At the overnight stop at Pakbeng joined a couple from London and some Swedish boys who were all quite entertaining and spent the next few days in Laos with them. The second day of the boat trip was great. Managed to take in the scenery, play a few card games with the gang and some New Zealanders with a few coldplay and Nirvarna tracks being played on one guys guitars. Now this is travelling!

Arrived in Luang Prabeng finding a very accomodating family run guest house. They were incredibly hospitable and friendly and despite the signpost stating an 11pm curfew they had no problem with us returning later also inviting us to a wedding and offering us to join them for dinner. After visiting the Pak Ou Caves which were an absolute waste of time made our way to the wedding in the central town hall. After greeting the bride,groom and family with the traditional bowing of heads and Sabadii joined what must be the entire village to indulge in a few rounds of straight Laos whisky. The Laos loved us falangs and found it quite humourous to ensure we were priority in all the rounds and also found the urge to put more food from their plate to ours.....rule number one dont accept food or drink of the locals! So abandoned the food and as safety in numbers stuck together with the London couple and Swedish boys for quite a late night and very early start to head for Vang Vieng.

Yip we missed the bus and fantasies of being able to snooze on the 7hr journey were soon quashed when we were flung around corners at frightening speeds as we climbed up and down the mountains. But great views a few sing songs to the Grease CD which was gladily supplied by Peter and humourous statments from Danny who thought it was the best 7 hours of his life in front of his girlfriend Nikki of 6 years!

Vang Vieng was beautiful and I wish that I hadn't been restricted by my badly timed flight to leave so soon. Also a very sociable time as most travellers knew each other from the boat trip and we would meet up in the probably only bar before being flung out at 11 to chill and chat on the guest house balcony. We hired bikes yesterday to explore the nearby caves. Absolutely fantastic day cycling through villages and mountains and walking along dried up river beds. Managed to find a real cave which put Pak Ou to shame. We were led by a guide armed with torches along some pitch black wet caverns which in itself was satisfying.

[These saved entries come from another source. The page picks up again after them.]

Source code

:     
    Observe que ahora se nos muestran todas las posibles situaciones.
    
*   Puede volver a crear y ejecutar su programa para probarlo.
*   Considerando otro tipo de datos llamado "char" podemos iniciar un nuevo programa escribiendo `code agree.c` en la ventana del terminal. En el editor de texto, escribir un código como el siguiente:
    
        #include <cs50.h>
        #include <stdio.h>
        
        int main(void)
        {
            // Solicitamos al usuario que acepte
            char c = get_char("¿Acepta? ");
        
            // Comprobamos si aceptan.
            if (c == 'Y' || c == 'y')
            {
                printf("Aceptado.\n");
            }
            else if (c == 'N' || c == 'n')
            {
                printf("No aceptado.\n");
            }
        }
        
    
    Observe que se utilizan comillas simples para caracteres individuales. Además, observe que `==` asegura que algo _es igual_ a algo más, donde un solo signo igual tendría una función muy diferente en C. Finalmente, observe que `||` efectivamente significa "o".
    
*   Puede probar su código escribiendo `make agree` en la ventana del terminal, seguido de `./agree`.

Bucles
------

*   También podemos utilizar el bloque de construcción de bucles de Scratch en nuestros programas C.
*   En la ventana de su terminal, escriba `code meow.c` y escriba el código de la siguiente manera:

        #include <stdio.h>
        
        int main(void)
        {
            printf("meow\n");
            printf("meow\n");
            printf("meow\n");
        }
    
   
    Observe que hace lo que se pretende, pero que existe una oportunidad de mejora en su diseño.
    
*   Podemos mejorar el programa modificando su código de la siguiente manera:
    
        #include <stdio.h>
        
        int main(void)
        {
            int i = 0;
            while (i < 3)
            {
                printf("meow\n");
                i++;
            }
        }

But on the route out of the cave were forced to firstly crawl on hands and knees through long narrow neverending passages and eventually having to lie flat commando style to enable us to crawl through very narrow low caverns. Then found a nearbly lagoon to swim and clean ourselves up before saying farewell that evening to some very partied up backpackers.Perhaps a good thing that I'm moving on but it would have been nice to spend more time exploring and visiting some nearby villages. Yet another place I would like to return to.